Product Liability in Thailand – Generics versus Branded Drugs

Product liability is the area of law in which manufacturers, distributors, suppliers, retailers, and others who make products available to the public are held responsible for the injuries caused by the use of the products. Generally, there are three major types of product liability claims, namely, (1) manufacturing defect, (2) design defect, and (3) a failure to warn (also known as marketing defects).

Manufacturing defects are those that occur in the manufacturing process and usually involve poor-quality materials or shoddy worksmanship.

Design defects occur where the product design is inherently dangerous or useless (and hence defective) no matter how carefully manufactured.

Failure-to-warn defects arise in products that carry inherent non-obvious dangers which could be mitigated through adequate warnings to the user, and these dangers are present regardless of how well the product is manufactured and designed for its intended purpose.

The law on product liability, in general, requires manufacturers to ensure that their products are of safe quality.

The Product Liability Act of Thailand

In Thailand, concerns and liabilities arising from the poor quality of its products reached alarming levels in 2007. Hence, in late 2007, Thailand’s National Legislative Assembly enacted the Product Liability Act, (“the Act”). Relevant sections of the Act are as follows:

“Section 5: All entrepreneurs shall be jointly liable for damages occurring to the damaged party from an unsafe product sold to the consumer. This shall apply to intentional damages or damages arising from the negligence of the entrepreneurs.
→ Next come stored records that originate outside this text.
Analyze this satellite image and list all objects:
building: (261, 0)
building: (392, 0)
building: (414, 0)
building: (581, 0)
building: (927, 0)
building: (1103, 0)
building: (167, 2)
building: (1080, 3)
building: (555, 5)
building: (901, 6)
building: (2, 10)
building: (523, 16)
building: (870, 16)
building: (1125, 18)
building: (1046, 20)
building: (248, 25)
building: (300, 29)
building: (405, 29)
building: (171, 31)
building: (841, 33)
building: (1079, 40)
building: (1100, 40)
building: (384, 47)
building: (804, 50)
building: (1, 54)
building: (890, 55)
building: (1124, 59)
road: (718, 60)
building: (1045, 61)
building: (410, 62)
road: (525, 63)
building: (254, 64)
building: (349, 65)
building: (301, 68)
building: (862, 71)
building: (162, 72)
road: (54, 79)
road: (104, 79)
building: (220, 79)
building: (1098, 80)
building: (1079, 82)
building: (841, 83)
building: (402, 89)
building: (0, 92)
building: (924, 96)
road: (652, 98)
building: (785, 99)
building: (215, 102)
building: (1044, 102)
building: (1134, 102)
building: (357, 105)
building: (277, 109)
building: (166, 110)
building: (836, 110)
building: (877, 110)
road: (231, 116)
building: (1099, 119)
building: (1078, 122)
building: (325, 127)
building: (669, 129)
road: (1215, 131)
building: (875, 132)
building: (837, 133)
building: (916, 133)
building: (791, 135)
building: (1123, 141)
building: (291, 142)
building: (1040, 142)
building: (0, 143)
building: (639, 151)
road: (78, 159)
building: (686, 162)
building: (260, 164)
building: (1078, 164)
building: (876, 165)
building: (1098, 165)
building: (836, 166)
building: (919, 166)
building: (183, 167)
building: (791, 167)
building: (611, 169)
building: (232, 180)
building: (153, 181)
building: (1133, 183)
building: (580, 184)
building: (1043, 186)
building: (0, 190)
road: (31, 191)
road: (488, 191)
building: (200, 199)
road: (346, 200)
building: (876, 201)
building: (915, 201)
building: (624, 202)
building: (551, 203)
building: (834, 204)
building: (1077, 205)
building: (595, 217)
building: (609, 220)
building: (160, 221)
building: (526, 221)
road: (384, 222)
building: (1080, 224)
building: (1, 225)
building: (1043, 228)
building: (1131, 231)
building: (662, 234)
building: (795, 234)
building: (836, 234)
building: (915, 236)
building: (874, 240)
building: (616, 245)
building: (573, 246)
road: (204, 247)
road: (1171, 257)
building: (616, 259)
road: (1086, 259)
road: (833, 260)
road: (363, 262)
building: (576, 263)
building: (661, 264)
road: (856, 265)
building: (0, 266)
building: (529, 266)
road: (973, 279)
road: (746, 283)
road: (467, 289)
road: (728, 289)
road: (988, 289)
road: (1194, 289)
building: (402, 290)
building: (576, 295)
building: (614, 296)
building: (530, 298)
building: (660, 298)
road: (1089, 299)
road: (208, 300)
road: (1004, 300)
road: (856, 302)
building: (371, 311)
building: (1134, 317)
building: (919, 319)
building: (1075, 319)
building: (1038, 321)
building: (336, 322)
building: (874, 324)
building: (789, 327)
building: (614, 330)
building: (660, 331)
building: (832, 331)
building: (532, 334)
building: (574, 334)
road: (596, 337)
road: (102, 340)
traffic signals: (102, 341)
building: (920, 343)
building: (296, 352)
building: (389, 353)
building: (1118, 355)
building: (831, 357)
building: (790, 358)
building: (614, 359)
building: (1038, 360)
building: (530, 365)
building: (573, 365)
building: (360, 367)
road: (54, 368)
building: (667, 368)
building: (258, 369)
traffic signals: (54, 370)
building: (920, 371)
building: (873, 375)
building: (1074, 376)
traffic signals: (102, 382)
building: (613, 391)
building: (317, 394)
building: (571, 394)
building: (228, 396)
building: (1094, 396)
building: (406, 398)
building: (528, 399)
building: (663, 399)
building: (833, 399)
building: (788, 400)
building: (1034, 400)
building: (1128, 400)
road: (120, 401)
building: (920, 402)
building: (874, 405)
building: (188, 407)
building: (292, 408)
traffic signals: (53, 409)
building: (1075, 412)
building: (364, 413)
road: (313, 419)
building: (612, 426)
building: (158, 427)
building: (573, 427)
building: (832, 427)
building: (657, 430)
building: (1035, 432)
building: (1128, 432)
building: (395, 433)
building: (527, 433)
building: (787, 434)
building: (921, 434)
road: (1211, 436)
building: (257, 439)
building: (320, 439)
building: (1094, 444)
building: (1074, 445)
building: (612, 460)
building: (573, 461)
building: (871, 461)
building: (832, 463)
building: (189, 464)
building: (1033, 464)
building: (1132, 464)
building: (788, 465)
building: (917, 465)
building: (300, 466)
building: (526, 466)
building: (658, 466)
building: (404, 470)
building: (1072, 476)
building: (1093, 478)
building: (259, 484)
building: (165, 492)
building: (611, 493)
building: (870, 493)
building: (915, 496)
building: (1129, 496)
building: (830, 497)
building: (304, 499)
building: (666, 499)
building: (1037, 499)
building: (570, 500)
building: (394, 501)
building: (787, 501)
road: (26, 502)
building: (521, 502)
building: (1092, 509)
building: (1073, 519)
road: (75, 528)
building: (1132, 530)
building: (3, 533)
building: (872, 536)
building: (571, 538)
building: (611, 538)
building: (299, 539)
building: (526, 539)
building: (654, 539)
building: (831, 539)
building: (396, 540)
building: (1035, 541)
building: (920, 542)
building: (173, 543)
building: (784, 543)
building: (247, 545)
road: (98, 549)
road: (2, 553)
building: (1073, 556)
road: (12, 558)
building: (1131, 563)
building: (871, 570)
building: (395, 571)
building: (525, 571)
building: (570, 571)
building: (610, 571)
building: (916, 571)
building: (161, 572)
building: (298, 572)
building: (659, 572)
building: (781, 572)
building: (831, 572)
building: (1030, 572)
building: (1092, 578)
Section 6: For the entrepreneurs to be liable according to section 5, the damaged party or his prosecuting representative, based on section 10, shall prove that the damaged party sustained damages from the product of the entrepreneurs, and the use or storage of the product was done in a normal manner. However, evidence shall not be required to the effect that the damages occurred from the Action of a particular entrepreneur.

Section 7: The entrepreneurs shall not be liable for damages arising from an unsafe product if it can be determined that

1) The product was not unsafe.

2) The damaged party had knowledge that the product was unsafe, or

3) The damages occurred from inappropriate use or storage of the product determined by the instructions for appropriate use and storage, warning, or product information accurately and clearly provided by the entrepreneurs.

Section 8: The party producing products by order of the party authorizing the production shall not be liable if evidence can be provided that the danger was caused by the design of the party authorizing the production or compliance to the instructions provided by the party authorizing the production, whereas the producing party had not expected such danger.

The producer of the product components shall not be liable if it can be proven that the danger of the products was caused by the design, assembly, instructions for usage and storage, and warning or product information by the party producing the product.

Section 9: Agreements entered into between the consumer and the entrepreneurs before the damages and the statement of the entrepreneur to disclaim or place limits on his liability for damages caused by the unsafe product cannot be asserted as a disclaimer or limit the entrepreneur’s liability.

Section 10: The Consumer Protection Committee, associations and foundations certified by the Consumer Protection Committee under consumer laws shall be authorized to file legal proceedings for compensation in place of the damaged party under the stipulations related to filing of legal proceedings and prosecuting representation for legal proceedings, which shall be enforced with exceptions.

All fees shall be exempted for filing of legal proceedings in place of the damaged party under Paragraph One, with the exclusion of the final fee.”

Based on the above, it is clear that a claim for compensation against a company under the Act can only be made when the aggrieved party can prove that he or she has sustained ‘damage’ as a result of using the product of the company.

Generics versus Branded Drugs

It has, therefore, been commented that the position in law in the case of generic drugs has been that, a consumer in Thailand is restricted to claiming only against a manufacturer of a generics drug, as opposed to claiming against the manufacturer of its branded counterpart, should the consumer suffer any unexpected harmful effects as a result of using a generic drug.

If that is so, the position in Thailand with regard to the exposure of generic drug manufacturers to liability, differs from the “innovator theory” of products liability, which was recognized by a California appellate court. Under the ‘innovator theory”, a branded drug manufacturing company is imposed with the duty to warn patients whose doctors allegedly rely on its labeling information when prescribing medication, regardless of whether the patients are ultimately prescribed a branded or generic version of a drug. The said duty of the branded drug manufacturing company is to warn such patients about any adverse effect, whether it is of a branded or a generic drug.